◆ What this task involves:
Go through the entries below and report how many lines contain the string "данных". Nothing but the number is wanted.

***

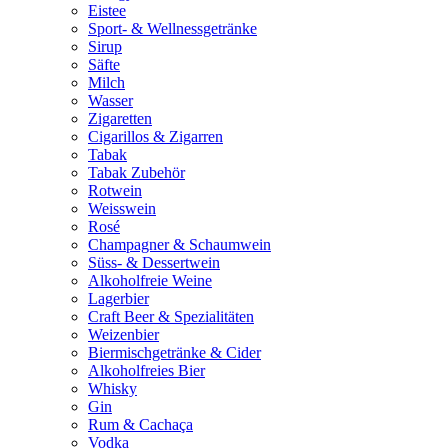
Eistee
Sport- & Wellnessgetränke
Sirup
Säfte
Milch
Wasser
Zigaretten
Cigarillos & Zigarren
Tabak
Tabak Zubehör
Rotwein
Weisswein
Rosé
Champagner & Schaumwein
Süss- & Dessertwein
Alkoholfreie Weine
Lagerbier
Craft Beer & Spezialitäten
Weizenbier
Biermischgetränke & Cider
Alkoholfreies Bier
Whisky
Gin
Rum & Cachaça
Vodka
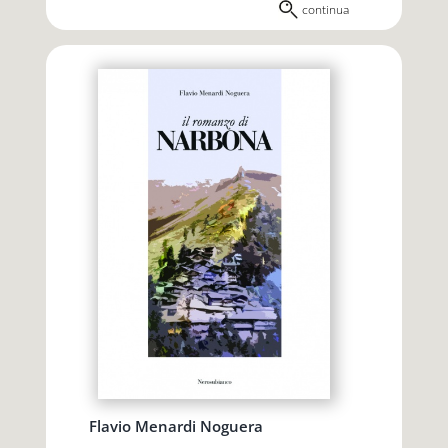
continua
Flavio Menardi Noguera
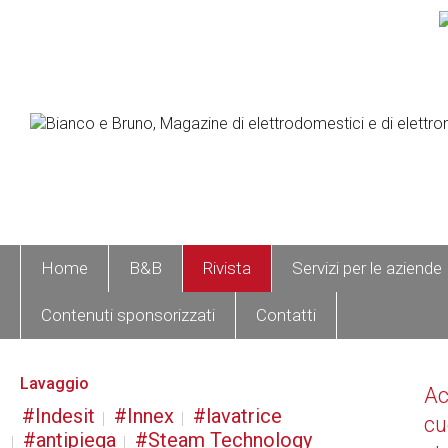
Home
B&B
Rivista
Servizi per le aziende
Contenuti sponsorizzati
Contatti
Lavaggio
A
Indesit
Innex
lavatrice
cu
antipiega
Steam Technology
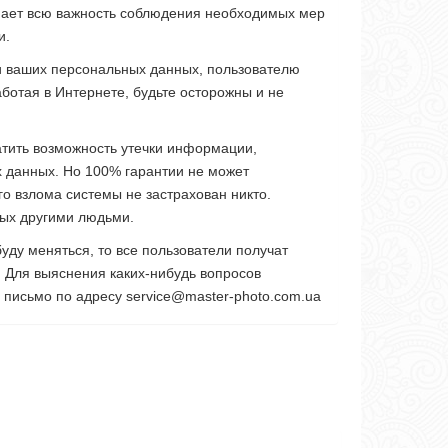
знает всю важность соблюдения необходимых мер
и.
и ваших персональных данных, пользователю
отая в Интернете, будьте осторожны и не
тить возможность утечки информации,
 данных. Но 100% гарантии не может
го взлома системы не застрахован никто.
ных другими людьми.
ду меняться, то все пользователи получат
 Для выяснения каких-нибудь вопросов
 письмо по адресу service@master-photo.com.ua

***

◆ Task answer:
2